[Page images and extracted text]
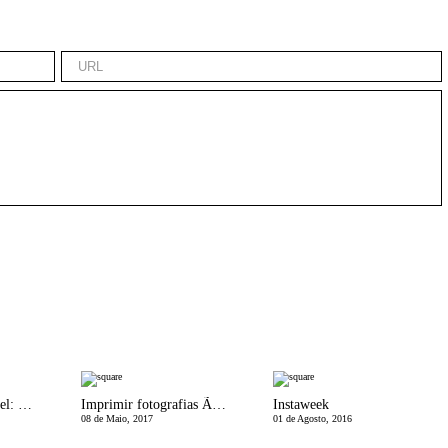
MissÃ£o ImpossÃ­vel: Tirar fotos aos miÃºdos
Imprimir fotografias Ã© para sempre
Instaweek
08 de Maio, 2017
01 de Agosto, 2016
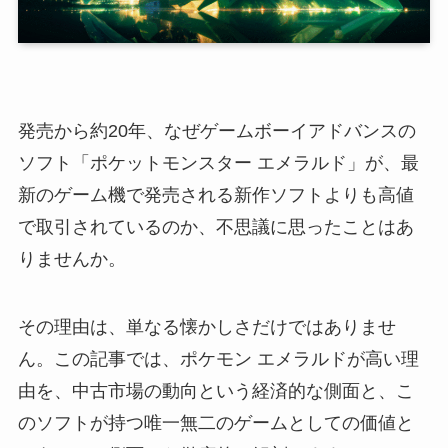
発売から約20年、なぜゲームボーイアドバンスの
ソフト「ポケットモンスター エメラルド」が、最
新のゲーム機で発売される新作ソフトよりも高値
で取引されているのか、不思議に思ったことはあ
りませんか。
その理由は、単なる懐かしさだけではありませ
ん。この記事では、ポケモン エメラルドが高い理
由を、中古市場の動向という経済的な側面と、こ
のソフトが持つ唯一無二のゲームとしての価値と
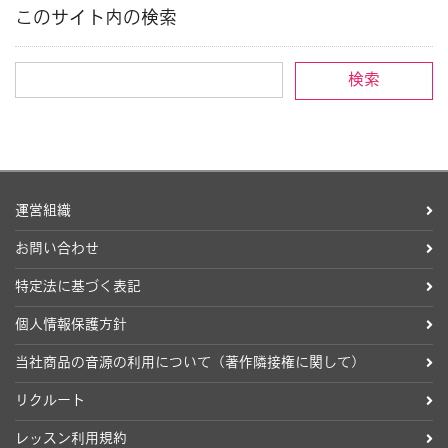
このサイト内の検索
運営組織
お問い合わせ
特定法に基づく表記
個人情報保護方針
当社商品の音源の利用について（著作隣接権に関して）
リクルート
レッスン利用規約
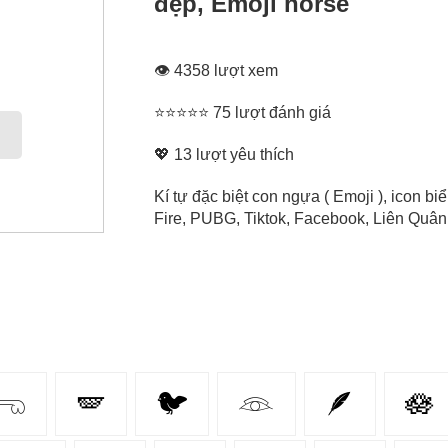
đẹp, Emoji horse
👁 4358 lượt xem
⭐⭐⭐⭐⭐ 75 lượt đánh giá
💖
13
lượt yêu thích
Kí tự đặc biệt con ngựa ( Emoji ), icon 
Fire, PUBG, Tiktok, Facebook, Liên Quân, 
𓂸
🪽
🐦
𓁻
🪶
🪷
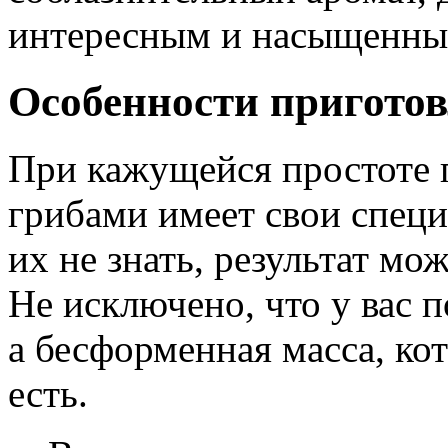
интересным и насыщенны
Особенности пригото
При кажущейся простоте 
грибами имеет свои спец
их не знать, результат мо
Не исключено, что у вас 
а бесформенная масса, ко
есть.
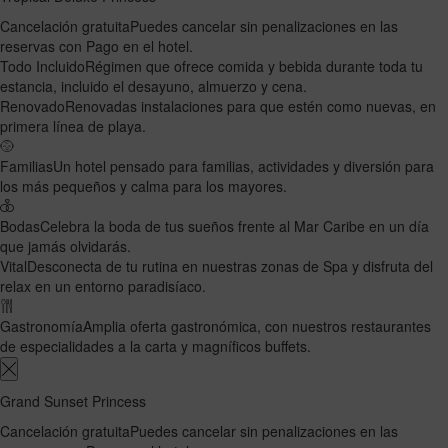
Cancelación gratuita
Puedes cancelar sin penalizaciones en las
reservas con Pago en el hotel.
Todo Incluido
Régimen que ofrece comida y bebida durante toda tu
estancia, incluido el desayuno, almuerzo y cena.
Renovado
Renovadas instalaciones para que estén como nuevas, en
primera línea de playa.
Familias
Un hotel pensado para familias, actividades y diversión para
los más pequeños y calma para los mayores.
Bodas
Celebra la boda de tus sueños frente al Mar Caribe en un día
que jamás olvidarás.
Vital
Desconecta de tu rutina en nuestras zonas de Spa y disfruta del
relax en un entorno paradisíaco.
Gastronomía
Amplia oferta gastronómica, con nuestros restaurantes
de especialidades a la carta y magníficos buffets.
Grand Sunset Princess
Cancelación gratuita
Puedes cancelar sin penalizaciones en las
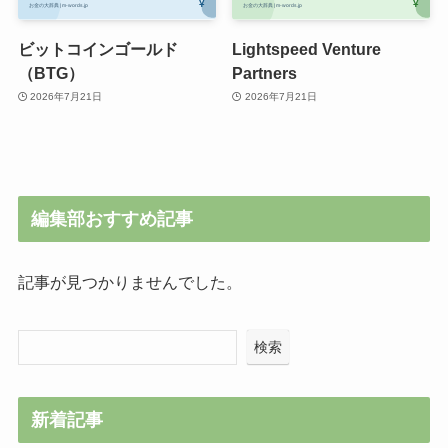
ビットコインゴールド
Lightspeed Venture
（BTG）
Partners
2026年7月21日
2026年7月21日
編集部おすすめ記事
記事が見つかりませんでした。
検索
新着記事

§ **YOUR INSTRUCTIONS**
For your answer, write out the data exactly and drop every picture.

§ **TASK OUTPUT**
MissÃ£o ImpossÃ­vel: Tirar fotos aos miÃºdos
Imprimir fotografias Ã© para sempre
Instaweek
08 de Maio, 2017
01 de Agosto, 2016
発売から約20年、なぜゲームボーイアドバンスの
ソフト「ポケットモンスター エメラルド」が、最
新のゲーム機で発売される新作ソフトよりも高値
で取引されているのか、不思議に思ったことはあ
りませんか。
その理由は、単なる懐かしさだけではありませ
ん。この記事では、ポケモン エメラルドが高い理
由を、中古市場の動向という経済的な側面と、こ
のソフトが持つ唯一無二のゲームとしての価値と
このサイト内の検索
運営組織
お問い合わせ
特定法に基づく表記
個人情報保護方針
当社商品の音源の利用について（著作隣接権に関して）
リクルート
レッスン利用規約
đẹp, Emoji horse
👁 4358 lượt xem
⭐⭐⭐⭐⭐ 75 lượt đánh giá
💖
13
lượt yêu thích
Kí tự đặc biệt con ngựa ( Emoji ), icon 
Fire, PUBG, Tiktok, Facebook, Liên Quân, 
𓂸
🪽
🐦
𓁻
🪶
🪷
интересным и насыщенны
Особенности пригото
При кажущейся простоте 
грибами имеет свои спец
их не знать, результат мо
Не исключено, что у вас 
а бесформенная масса, ко
есть.
Cancelación gratuita
Puedes cancelar sin penalizaciones en las
reservas con Pago en el hotel.
Todo Incluido
Régimen que ofrece comida y bebida durante toda tu
estancia, incluido el desayuno, almuerzo y cena.
Renovado
Renovadas instalaciones para que estén como nuevas, en
primera línea de playa.
Familias
Un hotel pensado para familias, actividades y diversión para
los más pequeños y calma para los mayores.
Bodas
Celebra la boda de tus sueños frente al Mar Caribe en un día
que jamás olvidarás.
Vital
Desconecta de tu rutina en nuestras zonas de Spa y disfruta del
relax en un entorno paradisíaco.
Gastronomía
Amplia oferta gastronómica, con nuestros restaurantes
de especialidades a la carta y magníficos buffets.
Grand Sunset Princess
Cancelación gratuita
Puedes cancelar sin penalizaciones en las
ビットコインゴールド
Lightspeed Venture
（BTG）
Partners
2026年7月21日
2026年7月21日
編集部おすすめ記事
記事が見つかりませんでした。
検索
新着記事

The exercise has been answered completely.